(Selected excerpt)

Rationale: An imbalance of the tryptophan kynurenine pathway (KP) commonly occurs in psychiatric disorders, though the neurocognitive and network-level effects of this aberration are unclear.
Objectives: In this study, we examined the connection between dysfunction in the frontostriatal brain circuits, imbalances in the tryptophan kynurenine pathway (KP), and neurocognition in major psychiatric disorders.
Methods: Forty first-episode medication-naive patients with schizophrenia (SCZ), fifty patients with bipolar disorder (BD), fifty patients with major depressive disorder (MDD), and forty-two healthy controls underwent resting-state functional magnetic resonance imaging. Plasma levels of KP metabolites were measured, and neurocognitive function was evaluated. Frontostriatal connectivity and KP metabolites were compared between groups while controlling for demographic and clinical characteristics. Canonical correlation analyses were conducted to explore multidimensional relationships between frontostriatal circuits-KP and KP-cognitive features.

(End Selected excerpt)
(Data records)

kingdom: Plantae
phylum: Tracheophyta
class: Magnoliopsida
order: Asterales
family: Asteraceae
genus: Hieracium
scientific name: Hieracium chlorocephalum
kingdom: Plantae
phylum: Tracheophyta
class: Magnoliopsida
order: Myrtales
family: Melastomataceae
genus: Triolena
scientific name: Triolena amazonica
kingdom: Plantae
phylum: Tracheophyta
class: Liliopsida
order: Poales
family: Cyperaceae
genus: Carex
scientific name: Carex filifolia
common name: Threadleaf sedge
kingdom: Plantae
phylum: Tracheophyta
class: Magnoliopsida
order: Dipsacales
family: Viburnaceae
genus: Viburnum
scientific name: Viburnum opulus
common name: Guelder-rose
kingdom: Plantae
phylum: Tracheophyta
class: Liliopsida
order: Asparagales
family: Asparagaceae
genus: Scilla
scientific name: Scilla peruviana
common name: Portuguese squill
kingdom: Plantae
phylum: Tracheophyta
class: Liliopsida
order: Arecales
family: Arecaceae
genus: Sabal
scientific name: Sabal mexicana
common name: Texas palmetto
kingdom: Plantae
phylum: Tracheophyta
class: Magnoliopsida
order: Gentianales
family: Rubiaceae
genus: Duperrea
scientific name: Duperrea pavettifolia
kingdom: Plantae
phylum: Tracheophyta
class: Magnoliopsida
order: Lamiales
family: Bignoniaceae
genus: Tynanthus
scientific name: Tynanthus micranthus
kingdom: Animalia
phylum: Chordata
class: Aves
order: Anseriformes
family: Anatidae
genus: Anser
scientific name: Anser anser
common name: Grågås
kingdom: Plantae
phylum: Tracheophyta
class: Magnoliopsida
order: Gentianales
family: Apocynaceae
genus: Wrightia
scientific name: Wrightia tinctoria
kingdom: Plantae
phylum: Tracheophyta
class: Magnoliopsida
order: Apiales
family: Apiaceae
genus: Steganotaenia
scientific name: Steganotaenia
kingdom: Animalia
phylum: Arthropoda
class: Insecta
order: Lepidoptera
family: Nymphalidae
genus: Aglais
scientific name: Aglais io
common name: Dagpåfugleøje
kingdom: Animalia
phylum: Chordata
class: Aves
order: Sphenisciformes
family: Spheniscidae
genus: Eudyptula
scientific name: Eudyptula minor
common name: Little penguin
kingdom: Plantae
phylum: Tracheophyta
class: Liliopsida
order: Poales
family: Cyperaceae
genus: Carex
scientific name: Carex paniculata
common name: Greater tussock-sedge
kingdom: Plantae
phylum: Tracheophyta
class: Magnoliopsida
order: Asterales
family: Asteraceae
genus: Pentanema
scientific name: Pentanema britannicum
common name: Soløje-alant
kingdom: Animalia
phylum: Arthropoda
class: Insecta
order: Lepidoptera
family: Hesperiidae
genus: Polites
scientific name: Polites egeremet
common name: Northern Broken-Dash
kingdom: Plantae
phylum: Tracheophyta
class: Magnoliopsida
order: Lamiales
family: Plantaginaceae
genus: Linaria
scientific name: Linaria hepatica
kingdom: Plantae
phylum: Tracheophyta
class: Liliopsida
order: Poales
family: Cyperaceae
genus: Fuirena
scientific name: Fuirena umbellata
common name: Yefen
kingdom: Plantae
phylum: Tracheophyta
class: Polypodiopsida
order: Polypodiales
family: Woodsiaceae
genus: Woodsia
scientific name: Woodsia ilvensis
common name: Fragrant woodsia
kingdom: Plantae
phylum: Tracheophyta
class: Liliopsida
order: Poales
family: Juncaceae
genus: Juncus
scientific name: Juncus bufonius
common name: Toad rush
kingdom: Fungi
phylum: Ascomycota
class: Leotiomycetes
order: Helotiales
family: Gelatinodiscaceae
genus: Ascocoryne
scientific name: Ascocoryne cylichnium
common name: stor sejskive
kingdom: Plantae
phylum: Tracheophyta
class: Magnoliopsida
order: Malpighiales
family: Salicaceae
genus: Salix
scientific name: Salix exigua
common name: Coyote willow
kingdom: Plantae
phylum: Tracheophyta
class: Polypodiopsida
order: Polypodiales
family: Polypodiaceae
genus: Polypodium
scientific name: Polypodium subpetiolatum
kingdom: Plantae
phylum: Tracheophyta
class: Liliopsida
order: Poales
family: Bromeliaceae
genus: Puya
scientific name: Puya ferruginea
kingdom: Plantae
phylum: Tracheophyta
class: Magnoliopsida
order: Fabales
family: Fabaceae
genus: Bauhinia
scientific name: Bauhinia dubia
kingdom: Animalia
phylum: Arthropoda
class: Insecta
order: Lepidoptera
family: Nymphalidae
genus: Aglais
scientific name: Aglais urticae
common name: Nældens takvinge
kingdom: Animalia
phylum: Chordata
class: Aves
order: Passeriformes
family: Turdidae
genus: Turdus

(End Data records)

• Required action A
Revise the kynurenine pathway abstract by writing out everything from "Methods: Forty first-episode" down to "and KP-cognitive features.", changing "healthy controls" to "control participants".
• Required action B
Resume the abstract on kynurenine pathway imbalance and frontostriatal circuits in psychiatric disorders from the point where it stops.

• Written response A
Methods: Forty first-episode medication-naive patients with schizophrenia (SCZ), fifty patients with bipolar disorder (BD), fifty patients with major depressive disorder (MDD), and forty-two control participants underwent resting-state functional magnetic resonance imaging. Plasma levels of KP metabolites were measured, and neurocognitive function was evaluated. Frontostriatal connectivity and KP metabolites were compared between groups while controlling for demographic and clinical characteristics. Canonical correlation analyses were conducted to explore multidimensional relationships between frontostriatal circuits-KP and KP-cognitive features.

• Written response B
Results: Patient groups shared hypoconnectivity between bilateral ventrolateral prefrontal cortex (vlPFC) and left insula, with disorder-specific dysconnectivity in SCZ related to PFC, left dorsal striatum hypoconnectivity. The BD group had higher anthranilic acid and lower xanthurenic acid levels than the other groups. KP metabolites and ratios related to disrupted frontostriatal dysconnectivity in a transdiagnostic manner. The SCZ group and MDD group separately had high-dimensional associations between KP metabolites and cognitive measures.
Conclusions: The findings suggest that KP may influence cognitive performance across psychiatric conditions via frontostriatal dysfunction.
Keywords: Bipolar disorder; First-episode schizophrenia; Frontostriatal circuits; Major depressive disorder; Tryptophan kynurenine pathway.
© 2023. The Author(s), under exclusive licence to Springer-Verlag GmbH Germany, part of Springer Nature.